* BEGIN TEXT PASSAGE *

Everybody knows that big labels don’t do the right thing nowadays. In the 1960s, if you had a couple a groups make it, then thirty or forty more would come along with them. First you had the Beatles, then the Stones, the Kinks, the Who, and so on. Nowadays, they only take a couple of bands and pump tons of money into them. When you listen to the radio, they just play their two or three big sellers over and over.

In the early 90s, for example, it was Nirvana and Whitney Houston. It wasn’t Nirvana, Mudhoney, Lemonheads, and so on, do you see what I mean? It was Whitney Houston, Michael Jackson, Nirvana – those strange corporate blocks. That’s what I was writing about: they’re not supporting any scenes or musical movements, they just pick a couple of moneymakers. Sometimes they try, but even then they get it all wrong. When Nirvana made it, they went to Seattle and signed up Pearl Jam, thinking “they’re from Seattle too, they’re the same”. It didn’t sound the same to me, though.

Do you find it important that they can play, or do you believe in that 1977 punk ethos “anybody can do it?”

It depends on who it is. You mentioned Lydia Lunch earlier: none of the musicians back in those days had much experience, but in their own way, they had lots of talent. If you go into a music store, you’ll probably find a guy with a guitar who knows every note that was ever done, but he just sits there shredding away and trying to impress everybody. To me, that guy is like a secretary who can type really fast.

If you’re a writer and want to write a book, it doesn’t matter how fast you type. Some famous writers type really slowly, letter for letter. But six months later they have a masterpiece. Whereas the secretary might type at lightning speed, but she doesn’t write masterpieces, she writes business letters.

If it comes from the heart, it doesn’t matter whether it’s fast or slow, primitive or sophisticated. What Nick Cave does is very sophisticated, and he only uses very good musicians. But his music is soulful and deep. Another group might have a similar sound and play just as well, but be phony and fake all the same.

You played with Mo Tucker of The Velvet Underground, who comes from an entirely different generation of musicians. Was it difficult for her to adapt to your hard and fast style?

Mo is really cool. We once went on tour with Half Japanese. Me, Mo and Half Japanese were all in the same band. We did half Mo Tucker songs and half Jad Fair songs. But Jad had to go home because he got sick, so we ended up doing half Mo Tucker songs and the other half my Shotgun Rationale songs. It was really cool, because it was very loud and fast, and Mo was just killer.

* END TEXT PASSAGE *
* BEGIN INFORMATION PROVIDED *

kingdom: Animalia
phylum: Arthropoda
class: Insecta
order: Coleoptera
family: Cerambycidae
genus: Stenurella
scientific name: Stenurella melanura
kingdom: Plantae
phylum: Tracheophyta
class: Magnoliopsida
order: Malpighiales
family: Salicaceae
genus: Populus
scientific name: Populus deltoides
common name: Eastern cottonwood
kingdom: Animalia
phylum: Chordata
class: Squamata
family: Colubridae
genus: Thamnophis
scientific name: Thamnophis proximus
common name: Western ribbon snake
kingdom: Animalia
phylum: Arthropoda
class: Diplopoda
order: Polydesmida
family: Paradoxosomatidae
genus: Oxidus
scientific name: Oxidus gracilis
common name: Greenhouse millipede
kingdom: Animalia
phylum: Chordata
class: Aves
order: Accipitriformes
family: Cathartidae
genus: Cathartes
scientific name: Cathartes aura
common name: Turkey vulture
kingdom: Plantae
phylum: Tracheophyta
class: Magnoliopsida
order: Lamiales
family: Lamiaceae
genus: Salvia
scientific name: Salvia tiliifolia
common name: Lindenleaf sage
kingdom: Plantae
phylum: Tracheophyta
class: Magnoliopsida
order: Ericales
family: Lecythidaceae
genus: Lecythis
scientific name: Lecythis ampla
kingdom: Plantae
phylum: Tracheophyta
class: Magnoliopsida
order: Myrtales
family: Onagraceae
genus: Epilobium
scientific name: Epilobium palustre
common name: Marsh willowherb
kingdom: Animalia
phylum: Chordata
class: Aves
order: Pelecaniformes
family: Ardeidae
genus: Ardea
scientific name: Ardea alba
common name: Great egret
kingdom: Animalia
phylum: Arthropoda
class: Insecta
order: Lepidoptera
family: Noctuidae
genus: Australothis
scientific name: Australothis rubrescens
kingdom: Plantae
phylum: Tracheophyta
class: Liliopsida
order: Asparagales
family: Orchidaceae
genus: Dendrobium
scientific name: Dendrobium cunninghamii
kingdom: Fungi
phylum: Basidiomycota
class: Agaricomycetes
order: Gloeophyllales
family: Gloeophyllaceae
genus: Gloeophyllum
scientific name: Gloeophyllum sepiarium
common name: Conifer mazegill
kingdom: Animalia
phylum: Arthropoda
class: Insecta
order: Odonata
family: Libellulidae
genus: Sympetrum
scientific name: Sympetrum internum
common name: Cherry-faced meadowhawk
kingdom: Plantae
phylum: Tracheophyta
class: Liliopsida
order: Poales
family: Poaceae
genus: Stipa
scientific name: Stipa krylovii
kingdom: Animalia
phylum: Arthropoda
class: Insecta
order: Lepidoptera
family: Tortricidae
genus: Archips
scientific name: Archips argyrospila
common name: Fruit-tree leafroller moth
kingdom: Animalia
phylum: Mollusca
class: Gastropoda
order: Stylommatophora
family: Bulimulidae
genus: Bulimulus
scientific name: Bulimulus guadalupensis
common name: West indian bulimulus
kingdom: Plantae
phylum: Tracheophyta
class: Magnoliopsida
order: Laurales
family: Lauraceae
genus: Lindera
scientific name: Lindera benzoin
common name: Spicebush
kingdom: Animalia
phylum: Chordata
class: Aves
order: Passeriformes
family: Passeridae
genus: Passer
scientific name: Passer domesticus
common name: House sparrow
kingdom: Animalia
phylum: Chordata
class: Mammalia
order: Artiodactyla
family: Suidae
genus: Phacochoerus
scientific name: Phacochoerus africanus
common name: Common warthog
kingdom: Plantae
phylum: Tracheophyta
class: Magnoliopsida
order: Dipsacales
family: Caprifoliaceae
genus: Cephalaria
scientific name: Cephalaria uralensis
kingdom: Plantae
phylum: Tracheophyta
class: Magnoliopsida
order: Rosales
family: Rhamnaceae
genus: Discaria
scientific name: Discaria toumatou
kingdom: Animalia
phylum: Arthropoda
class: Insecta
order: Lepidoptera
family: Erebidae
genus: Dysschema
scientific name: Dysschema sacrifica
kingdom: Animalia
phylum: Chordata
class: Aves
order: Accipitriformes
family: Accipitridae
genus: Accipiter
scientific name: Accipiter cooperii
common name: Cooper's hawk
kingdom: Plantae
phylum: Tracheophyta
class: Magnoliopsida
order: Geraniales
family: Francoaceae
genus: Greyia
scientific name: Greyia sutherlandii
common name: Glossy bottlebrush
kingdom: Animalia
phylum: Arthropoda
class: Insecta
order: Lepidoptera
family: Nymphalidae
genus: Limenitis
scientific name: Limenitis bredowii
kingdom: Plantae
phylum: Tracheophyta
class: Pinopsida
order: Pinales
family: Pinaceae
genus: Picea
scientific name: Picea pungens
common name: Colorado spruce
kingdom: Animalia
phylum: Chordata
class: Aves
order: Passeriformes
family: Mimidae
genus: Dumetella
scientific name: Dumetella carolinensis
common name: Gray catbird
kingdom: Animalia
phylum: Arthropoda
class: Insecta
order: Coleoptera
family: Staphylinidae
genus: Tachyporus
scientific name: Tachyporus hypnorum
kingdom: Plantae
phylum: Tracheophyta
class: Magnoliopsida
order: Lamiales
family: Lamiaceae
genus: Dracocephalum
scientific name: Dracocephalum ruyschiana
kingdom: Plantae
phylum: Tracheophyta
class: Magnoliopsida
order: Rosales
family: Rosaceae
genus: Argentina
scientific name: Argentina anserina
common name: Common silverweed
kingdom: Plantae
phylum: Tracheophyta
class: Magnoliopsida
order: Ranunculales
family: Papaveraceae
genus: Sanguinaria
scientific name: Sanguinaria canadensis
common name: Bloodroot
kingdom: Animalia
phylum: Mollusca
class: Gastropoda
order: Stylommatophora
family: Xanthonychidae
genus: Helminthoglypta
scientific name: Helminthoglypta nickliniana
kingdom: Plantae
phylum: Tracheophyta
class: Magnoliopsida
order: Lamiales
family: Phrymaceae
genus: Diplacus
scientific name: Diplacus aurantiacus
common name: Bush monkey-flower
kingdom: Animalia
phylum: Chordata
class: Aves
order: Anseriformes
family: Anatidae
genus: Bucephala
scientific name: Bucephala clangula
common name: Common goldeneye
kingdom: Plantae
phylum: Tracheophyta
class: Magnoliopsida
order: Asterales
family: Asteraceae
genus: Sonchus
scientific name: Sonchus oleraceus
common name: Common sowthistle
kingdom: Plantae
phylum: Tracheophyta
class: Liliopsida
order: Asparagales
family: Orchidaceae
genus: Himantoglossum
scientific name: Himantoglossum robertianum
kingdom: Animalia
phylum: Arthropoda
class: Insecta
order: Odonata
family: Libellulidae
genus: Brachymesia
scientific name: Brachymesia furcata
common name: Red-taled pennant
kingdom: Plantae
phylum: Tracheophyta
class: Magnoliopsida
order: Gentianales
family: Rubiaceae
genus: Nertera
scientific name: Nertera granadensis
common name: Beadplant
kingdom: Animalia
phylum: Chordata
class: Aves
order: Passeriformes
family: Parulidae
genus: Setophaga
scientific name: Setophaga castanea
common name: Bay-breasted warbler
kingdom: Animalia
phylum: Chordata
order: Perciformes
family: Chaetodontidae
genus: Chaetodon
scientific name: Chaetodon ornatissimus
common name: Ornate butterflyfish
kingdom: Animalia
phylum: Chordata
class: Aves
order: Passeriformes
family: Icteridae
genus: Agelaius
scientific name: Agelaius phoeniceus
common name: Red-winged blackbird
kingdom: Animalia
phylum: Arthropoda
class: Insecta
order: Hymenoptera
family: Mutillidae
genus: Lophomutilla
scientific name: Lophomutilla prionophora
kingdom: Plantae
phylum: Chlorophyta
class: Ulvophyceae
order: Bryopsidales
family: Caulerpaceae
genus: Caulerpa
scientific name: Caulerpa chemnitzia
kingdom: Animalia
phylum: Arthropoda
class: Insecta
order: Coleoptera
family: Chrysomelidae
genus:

* END INFORMATION PROVIDED *

§ TASK TO COMPLETE
In the interview, what is the guitarist who sits shredding in a music store compared to?

§ TASK ANSWER
A secretary who can type really fast.